“Pull up a chair. Take a taste. Come join us. Life is so endlessly delicious.”
Maybe we can meet for lunch.
Would you like to get together for coffee?
Do you have plans for dinner?
So many things in my life revolve around a meal, a beverage, a table with other people. Is it that way for you?
I’m always thinking about food — about how it is suitable for my body or how it isn’t. Looking at ingredients, who grew the food, and how it’s prepared, I recognize the importance food has in my life, even though I’m not quite in the category of foody. It’s because food is about so much more than having something to eat, I think. Food is a part of life, and as Reichl says, we join together with other people because life is a delicious adventure.

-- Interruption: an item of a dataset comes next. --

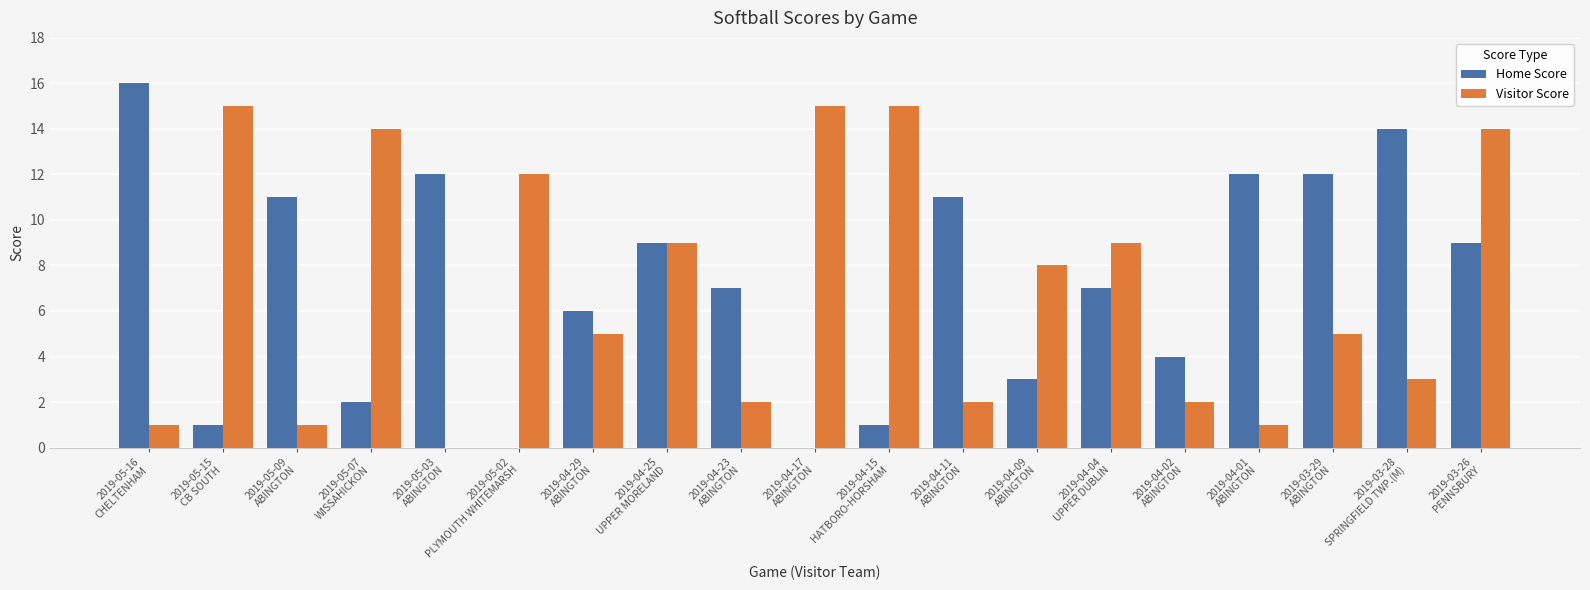

Reading right to left, what are all the values shown in this chart?

Home Score: 9	14	12	12	4	7	3	11	1	0	7	9	6	0	12	2	11	1	16
Visitor Score: 14	3	5	1	2	9	8	2	15	15	2	9	5	12	0	14	1	15	1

I had been bugging my mother to look for a particular cookbook on her shelf while I looked on mine. We each found our copy, and I immediately felt a sense of warmth and gratitude. The book is called Bill of Fare, and it is a cookbook the owner of a restaurant (no longer in business) in my hometown wrote many years ago. I didn’t know why I needed to put my hands on the book, but as I flipped through the pages, the recipe for Chicken Salad almost brought me to tears. The only thing that might have rivaled Faye’s Chicken Salad was her Hot Chicken Salad, and I couldn’t wait to thaw some chicken to get started.
Many years ago, I began on a journey toward better health, and that meant putting aside most of my cookbooks as I tried to learn ways to eat that would support my body. Maybe it’s been so long that something in my soul just started crying out to be reconnected with the foods I had loved, I don’t know. I have begun working on adjusting my favorite recipes to work with my style of eating today, and I know the journey is going to be fun.
Eating should be fun.
As dietary needs have changed, eating has lost much of its fun for a significant number of us.

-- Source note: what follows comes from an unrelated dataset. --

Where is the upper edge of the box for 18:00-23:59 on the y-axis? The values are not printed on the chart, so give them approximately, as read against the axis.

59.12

It has become stressful and angst-filled. That needs to change.
I want to recreate a path to fun and adventure in the kitchen and at the table. It begins with letting go of the pressure of the perfect meal and embracing the freedom of experimentation with flavors and styles. Adventure can mean traveling to other parts of the world without ever leaving your kitchen, and it does not need to be fancy.
As often as people are looking for great entertainment, why not choose one night a week to entertain yourselves in the kitchen?

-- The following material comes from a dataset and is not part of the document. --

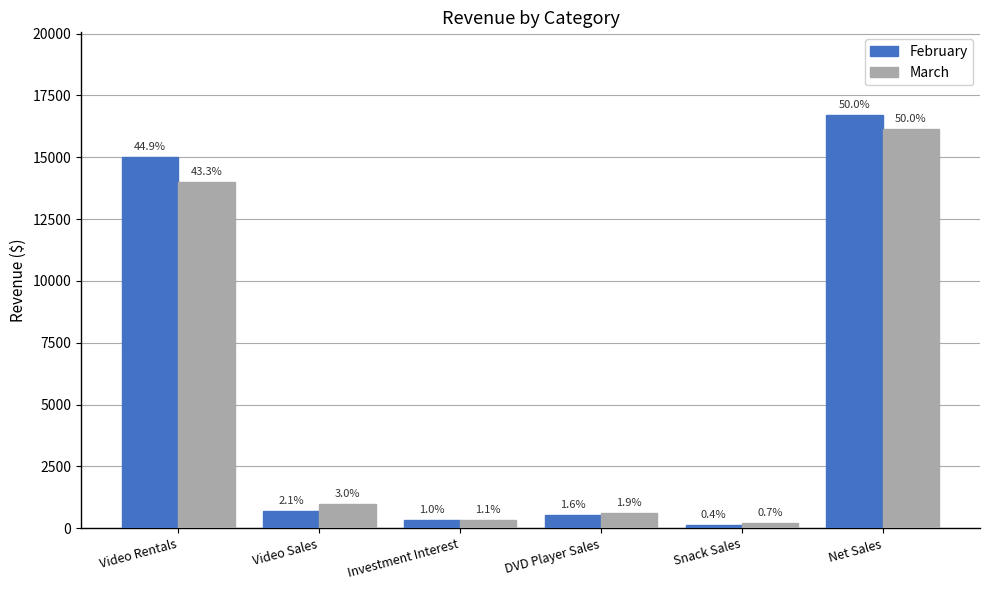

What position from the left is Net Sales?

6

Cooking with others: If you are a young couple, cook together. If you have children, involve them in the cooking process and let it be fun. If you are single or simply want to be more social, reach out to friends, and find times to enjoy cooking (and eating) together. It is the gathering of friends or family at a table that creates a sense of community that draws us together — feeding our emotional appetite as much as our physical hunger.
Cooking for others: If you are an excellent cook or baker, there are ways to share your love and your talent. Look in your community for a place that serves the homeless — most are welcoming and appreciative of those who will share their heart for preparing food. If someone is new to the neighborhood, someone has lost a family member, or if you notice that a friend is finding life particularly difficult, whip up a pot of soup or make your grandma’s best chicken pot pie recipe. Nothing speaks ‘comfort’ to someone like a recipe you’ve taken the time to prepare because you care about someone else.
Cooking for yourself: If “what to eat?” becomes a stressor in your life, that stress is as damaging as the “not the wisest choice” food might have been. When in doubt, just choose the best foods you can for that moment and enjoy whatever sits before you. Hippocrates might not have actually said “Let food be thy medicine,” but many of his words have been translated to let us know he found good and bad in food for a person’s health. Choose good food as often as you can, and enjoy whatever you choose.
Food is healing in the sense that some foods seem to help some conditions while agitating others. We must choose wisely, listening to our bodies. Food is healing in other ways, too, and I’ve been following Chef José Andrés for several years, as he has gone from serving food in his popular restaurants to serving food in remote areas of the world. Most recently, I saw Andrés take his World Central Kitchen group to Puerto Rico after Hurrican Maria to feed the people. His kindness moved me. He went further than serving, though — helping the people rebuild their food supply in ways that would more likely withstand future disasters. His actions reminded me of the many ways food brings us together: cooking, serving, eating, and growing are all about building relationships and building lives.
I baked my chicken just as Mrs. Whitt suggested, slowly and with salt. It cooled, I chopped. Adding celery, mayonnaise, salad dressing, and some lime juice, I stirred the mixture as the memories of the past were gently folded into the present. I thought back to all of the lunches with people I loved shared at the tables of her restaurant and tables in restaurants today. I think I’ll set the table and invite friends and family to join me in relishing the fun that is waiting to be had in the kitchen and at the table. Pull up a chair. Take a taste. Let’s celebrate a delicious life!